We bottled 10 gallons of an oatmeal stout back in July.

The first few bottles I remember having were amazing. Then I let it sit for a while because it was summer and hot and not much of a stout drinking weather.

Now…the last couple dozen bottles I’ve opened are way over carbed. Like…the beer foams out of the top and I have to let it sit in the sink for several minutes before I can pour. I’m lucky if I get half a bottle out of it.

There is a ton of sediment that settles in the glass too.

This could be because the yeast at the bottom got disturbed upon gushing…but it looks like there is more than there should be.

We’ve always been careful to measure just over a half cup of sugar (5/8) per 5 gallons…so I don’t think we added too much sugar.

My other thought is some sort of infection…but the beer tastes fine…so I don’t know.

Thoughts?

It could be an infection that is hard to notice due to the flavor profile of the stout. How did you add the sugar? Is there any chance that you didn’t mix it well enough and that some bottles got more than others? Is it possible that you made a mistake on the measuring?

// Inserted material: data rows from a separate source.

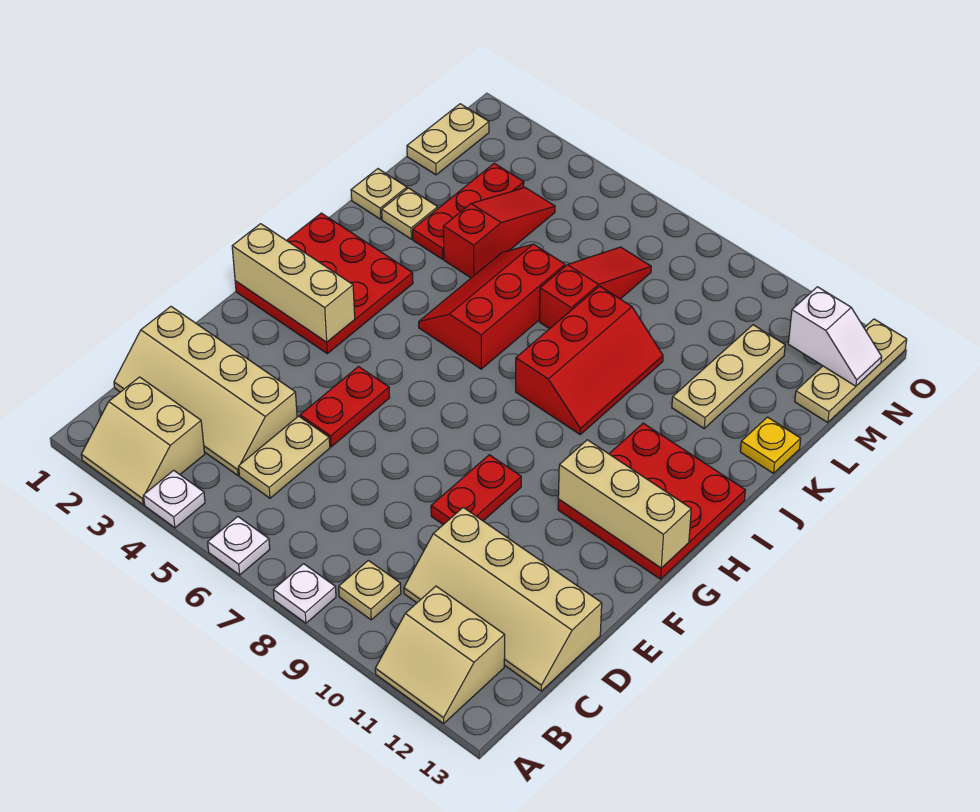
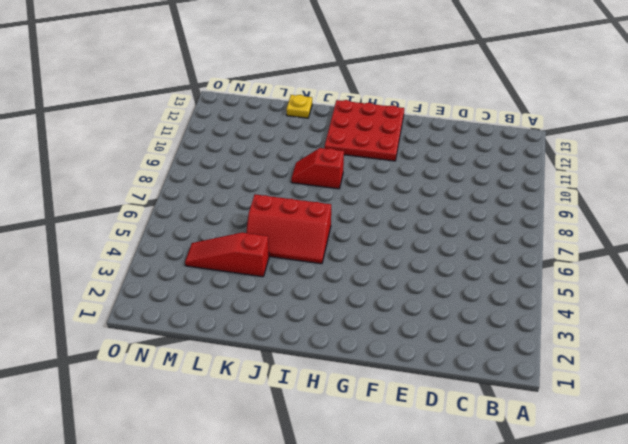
red slope I9:J9 level 1 top I -> red slope I8:K9 level 1 top 8
none -> tan slope A2:B3 level 1 top B
none -> white plate A4 level 1
none -> white plate A6 level 1

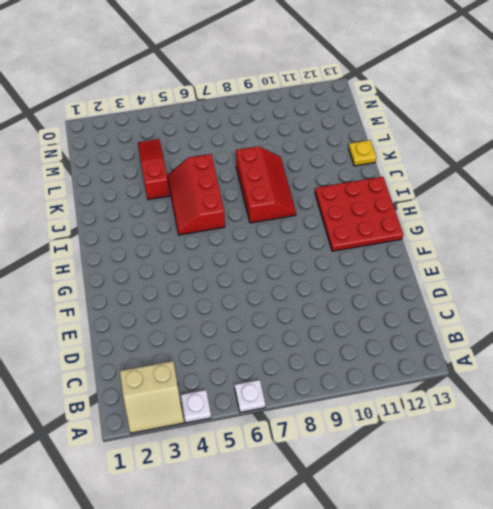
none -> white plate A8 level 1
none -> tan slope A11:B12 level 1 top B
none -> tan plate B9 level 1

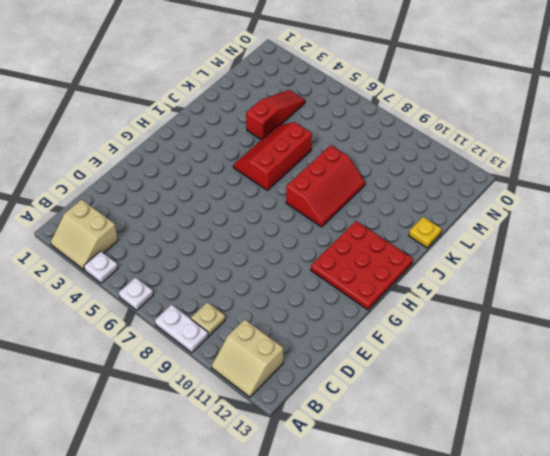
white plate A8:A9 level 1 -> white plate A8 level 1
none -> tan slope C1:D4 level 1 top D
none -> tan plate C5:D5 level 1
none -> tan slope C10:D13 level 1 top D

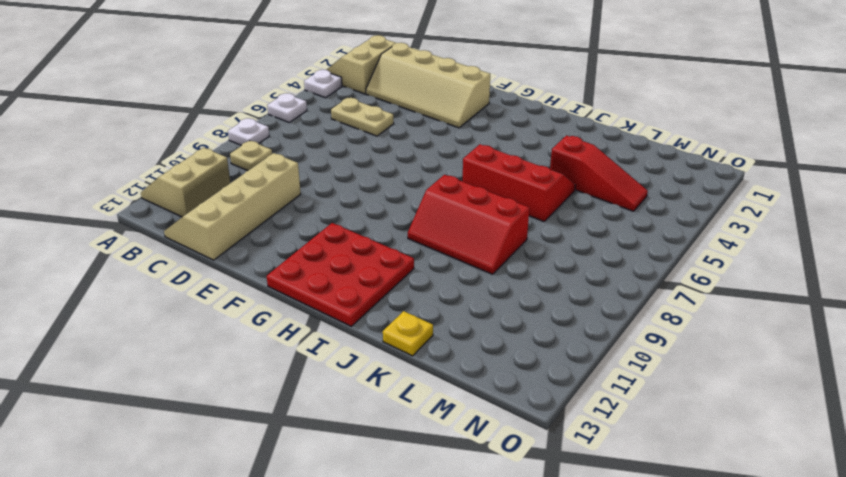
tan slope C2:F3 level 1 top 2 -> tan slope C1:D4 level 1 top D
none -> red plate E5:F5 level 1
none -> red plate E9:F9 level 1
none -> red plate G1:I3 level 1

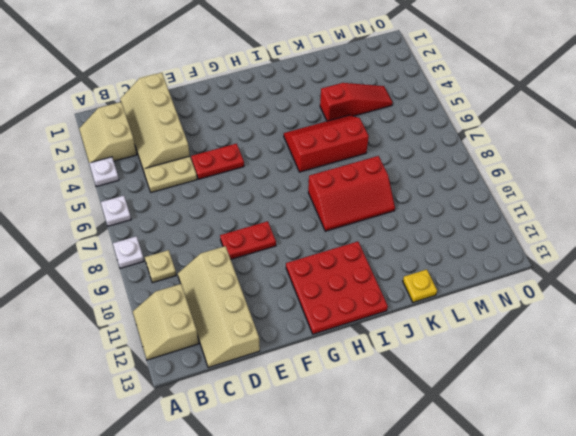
none -> red plate G1:I3 level 1
none -> tan plate K1 level 1
none -> tan plate K2 level 1

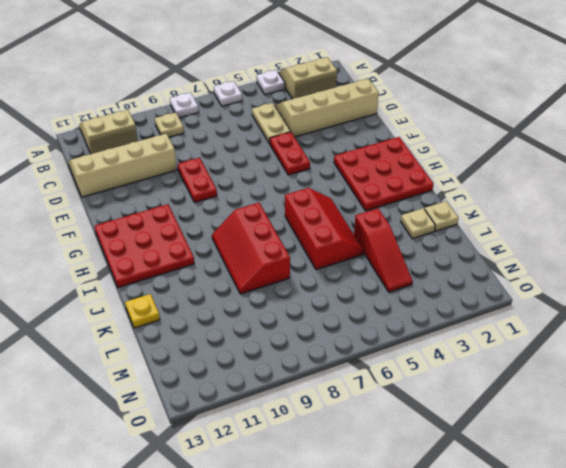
none -> red plate K3:M3 level 1
none -> red slope K7:M7 level 1 top K
none -> tan plate K11:M11 level 1

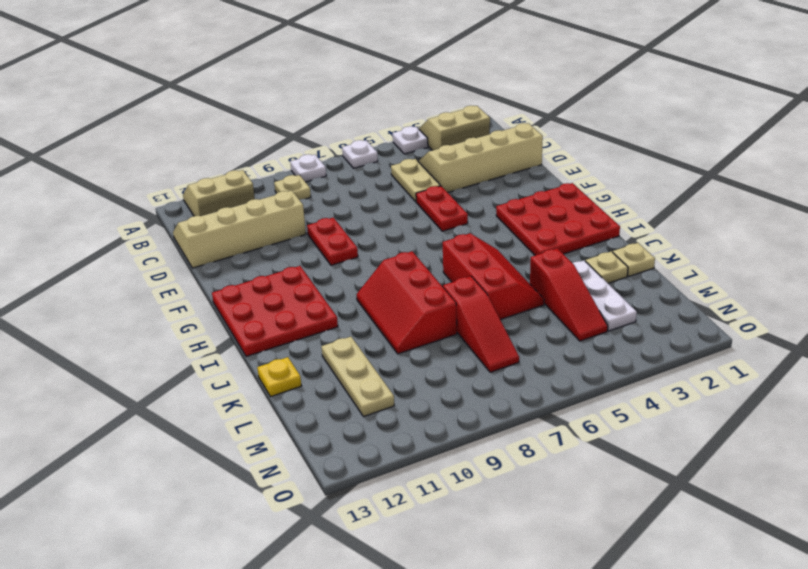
white plate K3:M3 level 1 -> red plate K3:M3 level 1
none -> tan plate M1:N1 level 1
none -> tan plate M13:O13 level 1
none -> tan brick G1:G3 level 2

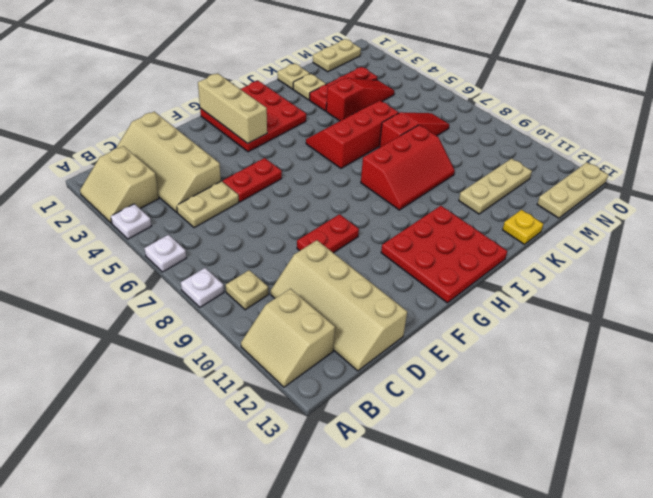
none -> tan brick G11:G13 level 2
none -> white slope N12:N13 level 2 top 12

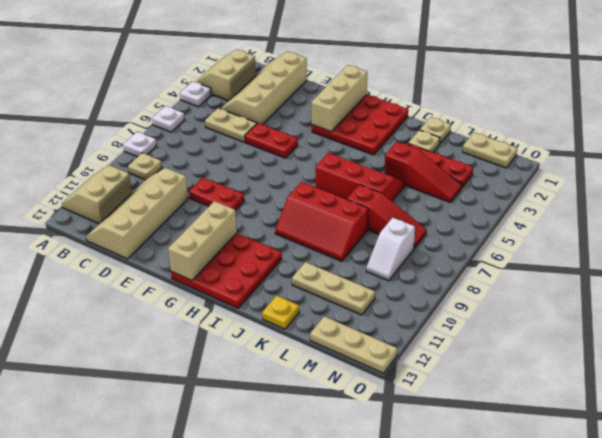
white slope M8:M9 level 1 top 8 -> white slope N12:N13 level 2 top 12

It could be an infection. Or, did you just bottle it too early? How long was it in primary and secondary, and at what temperature? What yeast did you use?

Possible, yes…I just know that we’ve been diligent lately on mixing sugar well enough. Sugar was added normally…boiled with water, added to bottling bucket, racked on top…mixed slowly.

Brewed on 6/15, bottled on 7/7.

WLP001, fermented at 65, OG 1.054, FG 1.012

EDIT: Reading through my brew day notes, I see that our post boil volume was “just under 10 gallons.” I bet we lost some in the yeast cake and alike had closer to 4/4.25 gallons in the bottling bucket. I don’t remember accounting for that.

And there you have it. Overprimed. Oh darn.

When I get an overcarbonated beer, which is rare, sometimes I’ll pour it into a pitcher and let it settle for 10 minutes, then pour into a regular glass. Sometimes I also stir the beer in the pitcher to get some of the extra carbonation out. It helps, and then you don’t lose much that way.

[quote=“dmtaylo2”]And there you have it. Overprimed. Oh darn.

When I get an overcarbonated beer, which is rare, sometimes I’ll pour it into a pitcher and let it settle for 10 minutes, then pour into a regular glass. Sometimes I also stir the beer in the pitcher to get some of the extra carbonation out. It helps, and then you don’t lose much that way.[/quote]

Good thought. Didn’t think about using a pitcher!

You can also do it glass by glass. I have a biere de mars that is cellaring, but it was fermented with a saison yeast so I went for 2.75 volumes of CO2. Its nice and crisp, but sometimes there is almost too much effervescence. Give the glass a hard wiggle after its poured or use a spoon/straw.

Oh and also, if the bottles gush, start pouring it quickly after opening, otherwise the sediment will disturb from the gush.

There are several variables that make bottle conditioning a bit of a challenge. I keep a couple of quart-sized plastic decanters on hand for those fizzy beers.